LaFlamme argues that the first condition – a likelihood of success on the merits – has been met because the state has already admitted that negative SWEPT taxes exist and that wealthier towns are able to offset their other taxes using their SWEPT revenues. The state admitted this in a filing last month in which the Department of Justice did not contest the plaintiffs’ assertions about the negative SWEPT taxes, LaFlamme noted.
In fact, LaFlamme said, it was the state’s decision to admit that fact that led the plaintiffs to file the latest motion this week.
“The factual basis for this is when the state answered our complaint a few weeks ago, they specifically stated: ‘Yes, this excess is still happening. Yes, we admit or agree that some towns have a negative local tax rate,’” she said. “This particular injunction (motion) was really set off by the state’s answer to our complaint.”
LaFlamme and other attorneys are hoping to combine that admission with previous Supreme Court opinions in the late 1990s that found that a similar proposed state property tax allowing towns to retain their excess revenues did not meet the Claremont II requirements and were unconstitutional. Those proposals in the 1990s were defeated in favor of SWEPT. But the legislative change in 2011 to eliminate donor towns effectively created a system that mirrored the 1990s proposals that were struck down, plaintiffs argue.
This is the first serious legal challenge to the SWEPT system since 2011
“Despite this express language in Claremont II, the State has repeatedly sought new mechanisms to alleviate the tax burden on wealthier towns,” the motion states. “And, each time, the courts have held these mechanisms unconstitutional.”
They hope the court will make the same finding now.
The timeline for the preliminary injunction proceedings is likely to be brisk.
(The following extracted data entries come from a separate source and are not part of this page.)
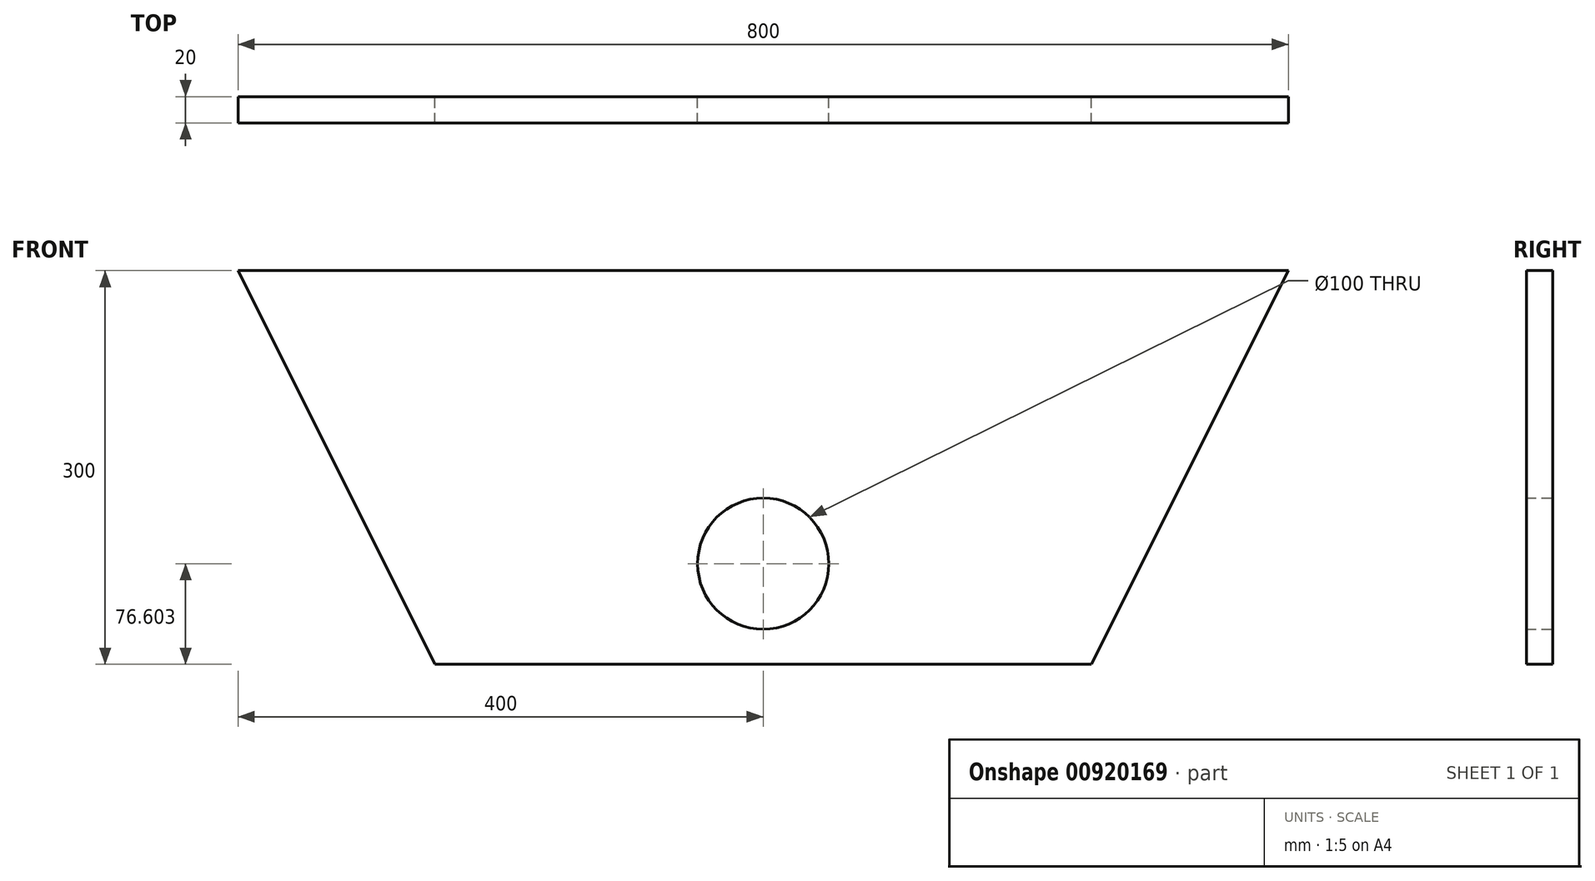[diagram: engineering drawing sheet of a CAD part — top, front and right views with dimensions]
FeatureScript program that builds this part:
annotation { "Feature Type Name" : "Feature", "Feature Type Description" : "" }
export const myFeature = defineFeature(function(context is Context, id is Id, definition is map)
    precondition{}
    {
        {
            var Q0;
            Q0=qCreatedBy(makeId("Front.planeOp"),FACE);
            var sketch = newSketch(context, id + "F0", { "sketchPlane" : qUnion([Q0])});
            skLineSegment(sketch, "E0", {"start": v(-250, -214.06) * mm, "end": v(250, -214.06) * mm});
            skLineSegment(sketch, "E1", {"start": v(399.2, 84.34) * mm, "end": v(250, -214.06) * mm});
            skLineSegment(sketch, "E2", {"start": v(-399.2, 84.34) * mm, "end": v(-250, -214.06) * mm});
            skLineSegment(sketch, "E3", {"start": v(-400, 85.94) * mm, "end": v(-399.2, 84.34) * mm});
            skLineSegment(sketch, "E4", {"start": v(399.2, 84.34) * mm, "end": v(400, 85.94) * mm});
            skLineSegment(sketch, "E5", {"start": v(400, 85.94) * mm, "end": v(-400, 85.94) * mm});
            skCircle(sketch, "E6", {"center": v(0, -137.46) * mm, "radius": 50 * mm});
            skPoint(sketch, "E7.start.orphan", {"position": v(0, -214.06) * mm});
            skSolve(sketch);
        }
        {
            var Q0;
            Q0=qSketchRegion(id+"F0",true);
            extrude(context, id + "F1", {"entities" : qUnion([Q0]), "depth" : 20 * mm, "offsetDistance" : 25 * mm});
        }
    });
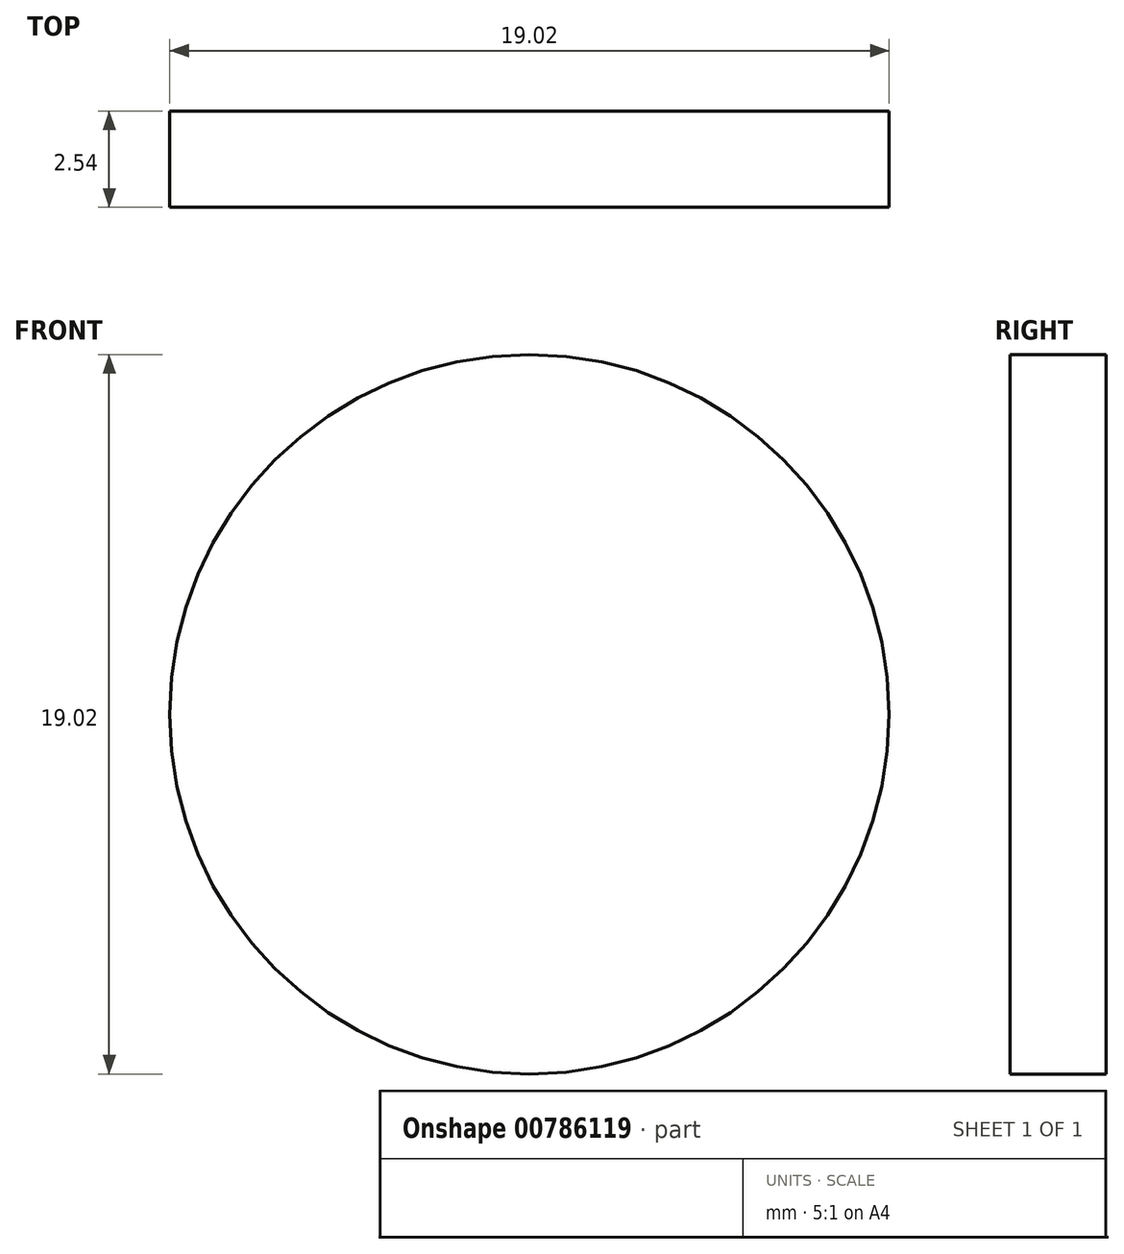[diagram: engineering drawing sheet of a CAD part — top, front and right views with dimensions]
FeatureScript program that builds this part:
annotation { "Feature Type Name" : "Feature", "Feature Type Description" : "" }
export const myFeature = defineFeature(function(context is Context, id is Id, definition is map)
    precondition{}
    {
        {
            var Q0;
            Q0=qCreatedBy(makeId("Front.planeOp"),FACE);
            var sketch = newSketch(context, id + "F0", { "sketchPlane" : qUnion([Q0])});
            skCircle(sketch, "E0", {"center": v(-37.1, 20) * mm, "radius": 9.51 * mm});
            skSolve(sketch);
        }
        {
            var Q0;
            Q0=makeQuery(id+"F0.imprint","IMPRINT",FACE,{"disambiguationData":[TD([[makeQuery(id+"F0.imprint","IMPRINT",EDGE,{"derivedFrom":sQuery(id+"F0.wireOp",EDGE,"E0")}),1.0]])]});
            extrude(context, id + "F1", {"entities" : qUnion([Q0]), "depth" : 2.54 * mm, "offsetDistance" : 25.4 * mm});
        }
    });
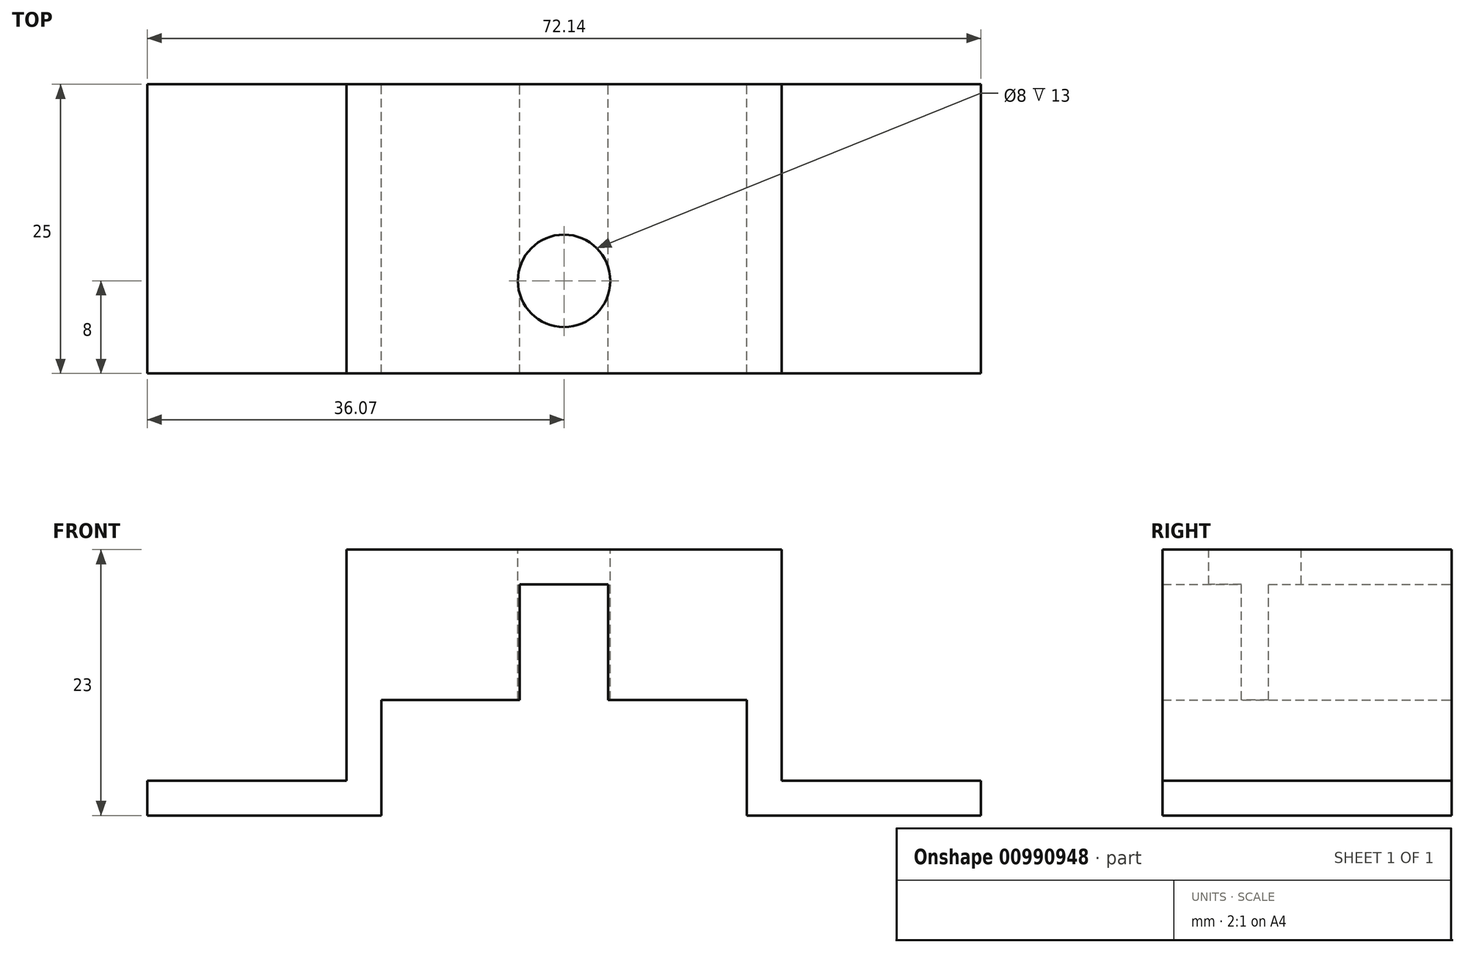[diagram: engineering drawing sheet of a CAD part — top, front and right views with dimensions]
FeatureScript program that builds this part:
annotation { "Feature Type Name" : "Feature", "Feature Type Description" : "" }
export const myFeature = defineFeature(function(context is Context, id is Id, definition is map)
    precondition{}
    {
        {
            var Q0;
            Q0=qCreatedBy(makeId("Front.planeOp"),FACE);
            var sketch = newSketch(context, id + "F0", { "sketchPlane" : qUnion([Q0])});
            skLineSegment(sketch, "E0.top", {"start": v(15.82, 10) * mm, "end": v(-15.82, 10) * mm});
            skLineSegment(sketch, "E0.left", {"start": v(15.82, -10) * mm, "end": v(15.82, 10) * mm});
            skLineSegment(sketch, "E0.right", {"start": v(-15.82, -10) * mm, "end": v(-15.82, 10) * mm});
            skPoint(sketch, "E0.middle", {"position": v(0, 0) * mm});
            skLineSegment(sketch, "E1", {"start": v(-15.82, -10) * mm, "end": v(-36.07, -10) * mm});
            skLineSegment(sketch, "E2", {"start": v(-36.07, -10) * mm, "end": v(-36.07, -7) * mm});
            skLineSegment(sketch, "E3", {"start": v(-36.07, -7) * mm, "end": v(-18.82, -7) * mm});
            skLineSegment(sketch, "E4", {"start": v(-18.82, -7) * mm, "end": v(-18.82, 13) * mm});
            skLineSegment(sketch, "E5", {"start": v(-18.82, 13) * mm, "end": v(0, 13) * mm});
            skLineSegment(sketch, "E6", {"start": v(0, 13) * mm, "end": v(0, -13.4) * mm, "construction": true});
            skPoint(sketch, "E6.endSnap0", {"position": v(0, -7.4) * mm});
            skLineSegment(sketch, "E7.MirrorCS", {"start": v(18.82, 13) * mm, "end": v(0, 13) * mm});
            skLineSegment(sketch, "E8.MirrorCS", {"start": v(18.82, -7) * mm, "end": v(18.82, 13) * mm});
            skLineSegment(sketch, "E9.MirrorCS", {"start": v(36.07, -7) * mm, "end": v(18.82, -7) * mm});
            skLineSegment(sketch, "E10.MirrorCS", {"start": v(15.82, -10) * mm, "end": v(36.07, -10) * mm});
            skLineSegment(sketch, "E11.MirrorCS", {"start": v(36.07, -10) * mm, "end": v(36.07, -7) * mm});
            skLineSegment(sketch, "E12.top", {"start": v(-15.82, 0) * mm, "end": v(-3.82, 0) * mm});
            skLineSegment(sketch, "E12.right", {"start": v(-3.82, 10) * mm, "end": v(-3.82, 0) * mm});
            skLineSegment(sketch, "E13.MirrorCS", {"start": v(3.82, 10) * mm, "end": v(3.82, 0) * mm});
            skLineSegment(sketch, "E14.MirrorCS", {"start": v(15.82, 0) * mm, "end": v(3.82, 0) * mm});
            skSolve(sketch);
        }
        {
            var Q0;
            Q0=makeQuery(id+"F0.imprint","IMPRINT",FACE,{"disambiguationData":[TD([[makeQuery(id+"F0.imprint","IMPRINT",EDGE,{"derivedFrom":sQuery(id+"F0.wireOp",EDGE,"E0.top")}),-1.0]])]});
            var Q1;
            {var subQ4=sQuery(id+"F0.wireOp",EDGE,"E12.top");Q1=makeQuery(id+"F0.imprint","IMPRINT",FACE,{"disambiguationData":[TD([[makeQuery(id+"F0.imprint","IMPRINT",EDGE,{"derivedFrom":subQ4}),1.0]])]});}
            var Q2;
            {var subQ3=sQuery(id+"F0.wireOp",EDGE,"E13.MirrorCS");Q2=makeQuery(id+"F0.imprint","IMPRINT",FACE,{"disambiguationData":[TD([[makeQuery(id+"F0.imprint","IMPRINT",EDGE,{"derivedFrom":subQ3}),1.0]])]});}
            extrude(context, id + "F1", {"entities" : qUnion([Q0, Q1, Q2]), "depth" : 25 * mm, "offsetDistance" : 25 * mm});
        }
        {
            var Q0;
            Q0=makeQuery(id+"F1.opExtrude","SWEPT_FACE",FACE,{"disambiguationData":[OSD([sQuery(id+"F0.wireOp",EDGE,"E5"),sQuery(id+"F0.wireOp",EDGE,"E7.MirrorCS")])]});
            var sketch = newSketch(context, id + "F2", { "sketchPlane" : qUnion([Q0])});
            skCircle(sketch, "E15", {"center": v(0, -17) * mm, "radius": 4 * mm});
            skSolve(sketch);
        }
        {
            var Q0;
            Q0=makeQuery(id+"F2.imprint","IMPRINT",FACE,{"disambiguationData":[TD([[makeQuery(id+"F2.imprint","IMPRINT",EDGE,{"derivedFrom":sQuery(id+"F2.wireOp",EDGE,"E15")}),1.0]])]});
            extrude(context, id + "F3", {"entities" : qUnion([Q0]), "operationType" : NewBodyOperationType.REMOVE, "endBound" : BoundingType.THROUGH_ALL, "oppositeDirection" : true, "depth" : 25 * mm, "offsetDistance" : 25 * mm});
        }
    });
The state typically has 30 days to respond to a request for a preliminary injunction with its own motion. A spokesman for the Department of Justice, Michael Garrity declined to comment on the new SWEPT lawsuit but confirmed it would respond.
“We intend to respond to the motion in the normal course and have agreed with plaintiffs’ counsel that any response will be due within 30 days,” Garrity said Thursday.
While the state has not yet responded to Wednesday’s motion, the Department of Justice did provide a glimpse last month into their defense strategy against the broader taxpayer lawsuit. In its response to the plaintiffs’ lawsuit, the state outlined 10 defenses it might choose to deploy at trial, including the argument that the state cannot be sued because of the doctrine of sovereign immunity, that the courts are barred from requiring specific legislative fixes because of the separation of powers, and that schools spend “significant funds” on programs and services that are not constitutionally necessary and should not be funded by the state.
That response is just a preview; a full counter motion from the state with detailed defenses and case citations will come closer to the trial date in August.